Leaders in any organization are duty-bound to manage the hours people spend at work. But the expectation is that once an employee clocks out, you keep your hands off and your nose out of what they do. Free time is theirs to spend as they see fit.
However, it may be in your best interest to care about what your people are doing in their downtime and find a balanced way to intervene if necessary.
Valuing time
In a society that’s drawn along the lines of inequality, time keeps us equally in check. We all have to make do with the same 24 hours each day. We all get to spend exactly one lifetime making a living.
But inequality persists in this respect because not everyone uses their time in the same way.
Someone who inherits a fortune could conceivably make shrewd investments and continue to grow their wealth through passive income without ever holding an actual job. Successful entrepreneurs find a business model that generates revenue exponentially relative to the hours they invest.
The majority, though, follow a straightforward model of exchanging time for wages at a fixed rate.
This makes it easy to create a baseline for valuing one’s time. Your realized income, divided by the total hours spent on work and related activities such as commuting or dressing up, yields the value of each hour.
Once you know how much an hour of your time is worth, it can change your relationship with both time and money. But many people don’t actually flesh out the value of their time in this way. They end up spending it indiscriminately, just like their paychecks.
What you do with your free time matters. Some of it must go to essentials like exercise, spending time with family, and getting adequate rest. Other high-impact activities might include reading to learn new skills, listening to industry expert podcasts, or mastering a hobby by taking lessons from a piano instructor, for instance.
Deciding to advise or intervene
Time, like money, can be invested in positive efforts like these. Smart use of spare time can reap the rewards down the line, either through job-related improvement or increased quality of living and well-being.
The problem is that many people don’t actually spend their free time all that effectively.
Individual social media usage, for example, accounts for an average of 145 minutes as of 2019-20, and those numbers are only tracking up. That’s over 2 hours per day spent doing something hard to justify in terms of ROI.

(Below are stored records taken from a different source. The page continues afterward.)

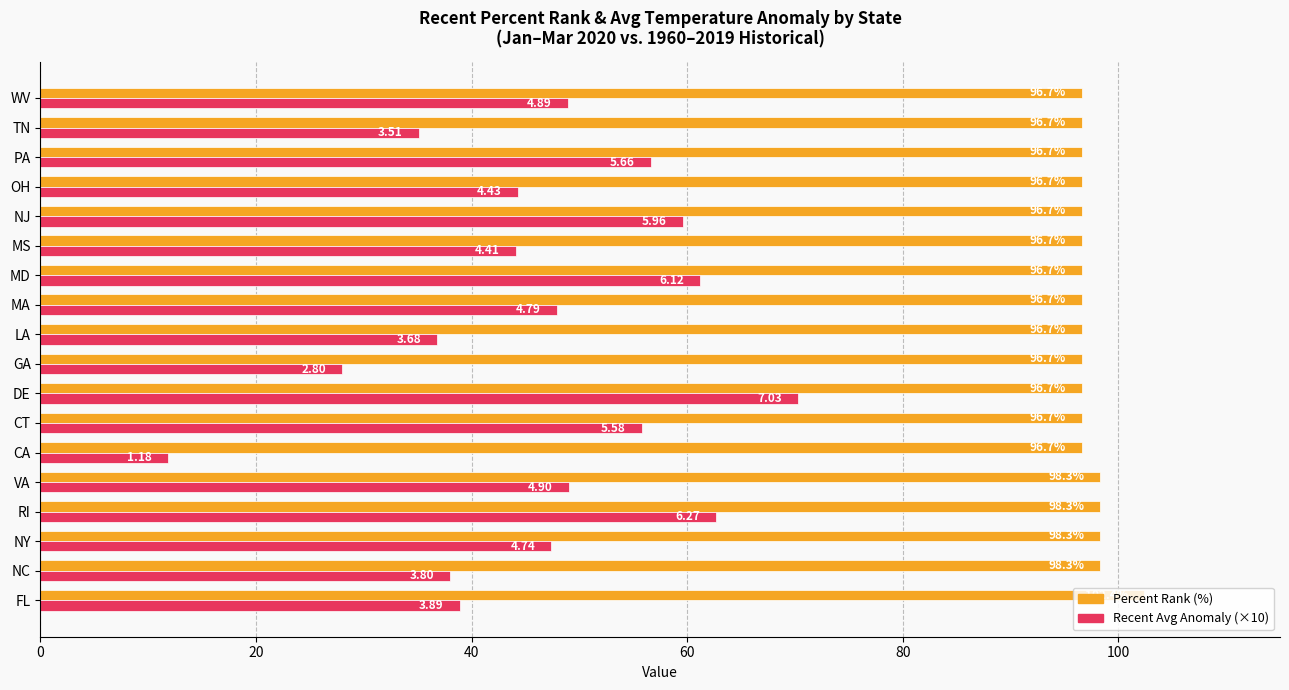

At which category is the sum across all series the highest?

DE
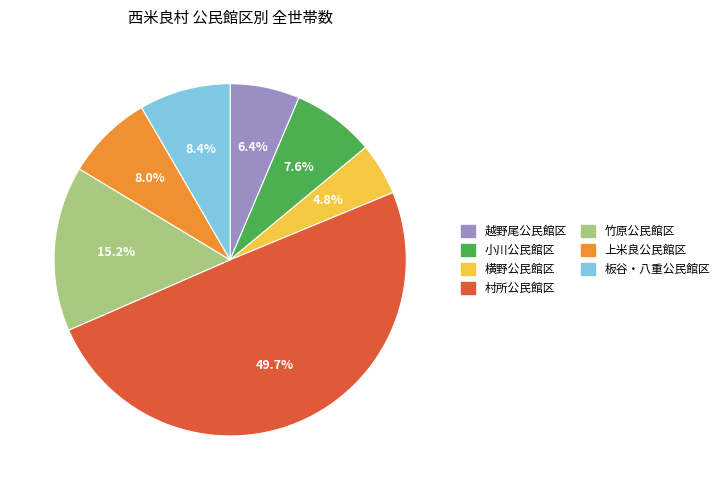

What is the smallest slice in the pie chart?

横野公民館区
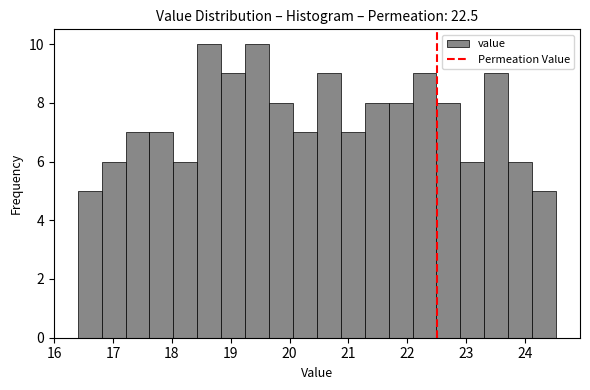

Reading left to right, list every bar in this chart as the range it spans on the x-axis followed by its height. Neither the bar edges nor the heights are printed on the chart, so give them approximately, as read against the axes.

16.4 to 16.8: 5
16.8 to 17.2: 6
17.2 to 17.6: 7
17.6 to 18.0: 7
18.0 to 18.4: 6
18.4 to 18.8: 10
18.8 to 19.2: 9
19.2 to 19.7: 10
19.7 to 20.1: 8
20.1 to 20.5: 7
20.5 to 20.9: 9
20.9 to 21.3: 7
21.3 to 21.7: 8
21.7 to 22.1: 8
22.1 to 22.5: 9
22.5 to 22.9: 8
22.9 to 23.3: 6
23.3 to 23.7: 9
23.7 to 24.1: 6
24.1 to 24.5: 5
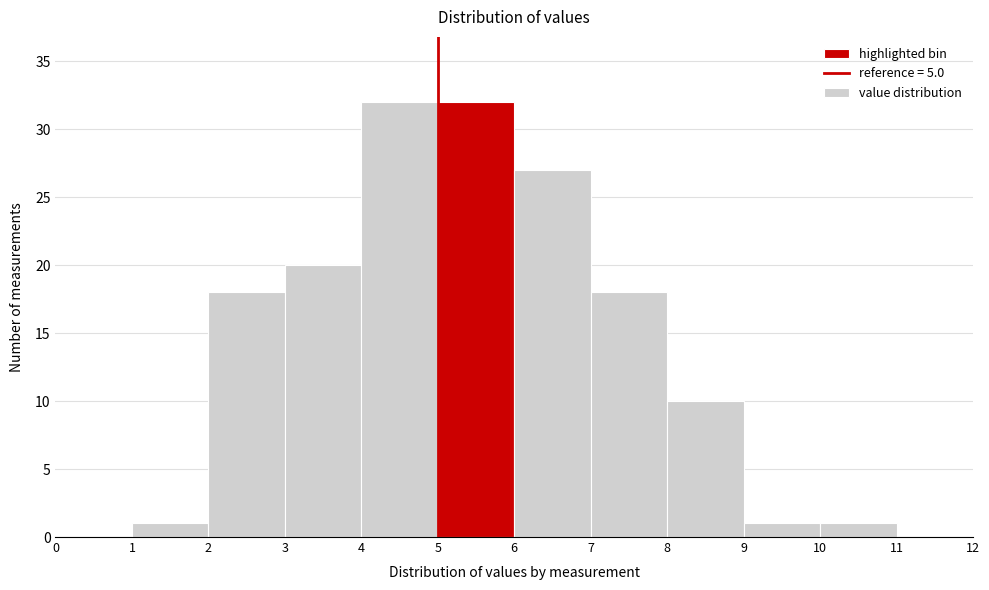

Reading left to right, transcribe this chart: for each bar, give the range it covers on the x-axis and its height. The values are not printed on the chart, so give them approximately, as read against the axis.

0 to 1: 0
1 to 2: 1
2 to 3: 18
3 to 4: 20
4 to 5: 32
5 to 6: 32
6 to 7: 27
7 to 8: 18
8 to 9: 10
9 to 10: 1
10 to 11: 1
11 to 12: 0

Similar time sinks can be found in binge-watching or playing video games, for example. Sure, such media consumption can sometimes be educational, but that’s uncommon. And even then, you’d be better off reading an informative book or playing physical sports.
Awareness of maximizing our personal time tends to increase with maturity, experience, and career progress. Those who are higher up in an organization’s hierarchy tend to be more effective people in general, which doesn’t happen by accident.
Leaders, in short, know better. They can advise their employees on the best way to spend time or even intervene directly. Such actions can make employees better in the long term.
But taking that step could be construed as crossing a professional line. Should you stay out of their business altogether?
Better leadership, better employees
Maintaining boundaries between employer and employee is a sensitive issue. If you want to play it safe, your HR team will offer hard and fast rules you can adhere to.
But the truth is, every organization wants engaged employees. That means people don’t simply show up for work and log out at the end of their shifts.
One way or another, leaders are expected to get people to give more. Their discretionary effort is what drives success.
And if you’re in the business of influencing people to go above and beyond on behalf of the company, why not apply that influence to improve their use of time?
A leader’s job is to navigate relationships with their people. We don’t treat them like machines. We hone our interpersonal skills and get to know them individually through effective communication. We coach and coax them to do better at work.
It’s a small step from there to getting them to do better in their personal time as well.
Learn to use tact, discretion, and sound judgment before giving advice, even if you sincerely believe it’s for someone’s improvement. Probe without prying to find out how people are spending their time.
Above all, master the art of nudging behavior at work, and change the workplace environment to emphasize authentic relationships instead of sheer productivity.